16 Aturdido, porém, verifiquei que Moreira não se achava ainda aí. A surpresa, entretanto, se desfez para logo, de vez que, transcorridos alguns momentos, o ex-acompanhante de Cláudio, seguido por quatro camaradas truculentos e carrancudos, penetrou, desrespeitosamente, o recinto… E, sem a menor comiseração pela agonizante, acercou-se da filha de Dona Márcia e gritou, encolerizado:

— Assassina!… Assassina!…


André Luiz



[1] [No original impresso: “capítulo XII”]

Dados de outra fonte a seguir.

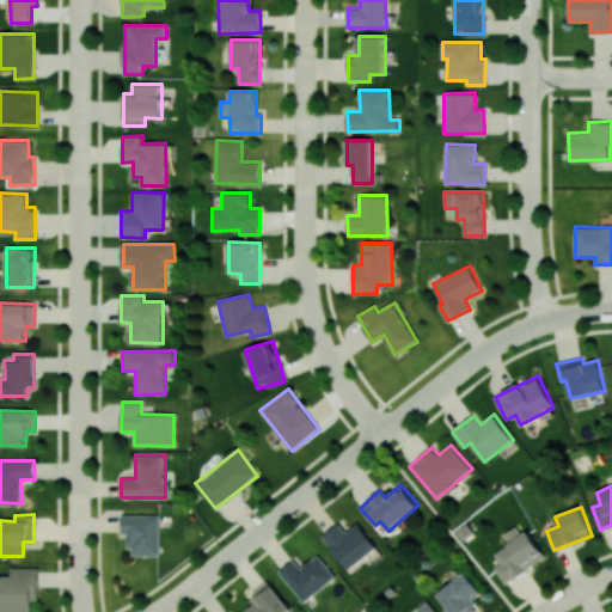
[(160,555),(160,514),(122,514),(121,534),(129,534),(129,555),(160,555)]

[2] [Nota: Observar no trecho do item 4, entre os indicadores 4 e 10, que a rápida renovação íntima de Cláudio, pelas leituras edificantes efetuadas horas antes, proporcionaram-lhe a elevação de seu padrão mental, influindo nitidamente em sua sintonia natural com Moreira, que não alcançara a mesma melhoria; a mente de Cláudio passou a emitir pensamentos de ondas mais curtas, que afetaram sua constituição perispirítica, tornando-a mais sutil em relação à de Moreira que, sentiu, alarmado, os efeitos de tal renovação de seu hospedeiro.]


Texto extraído da 1ª edição desse livro.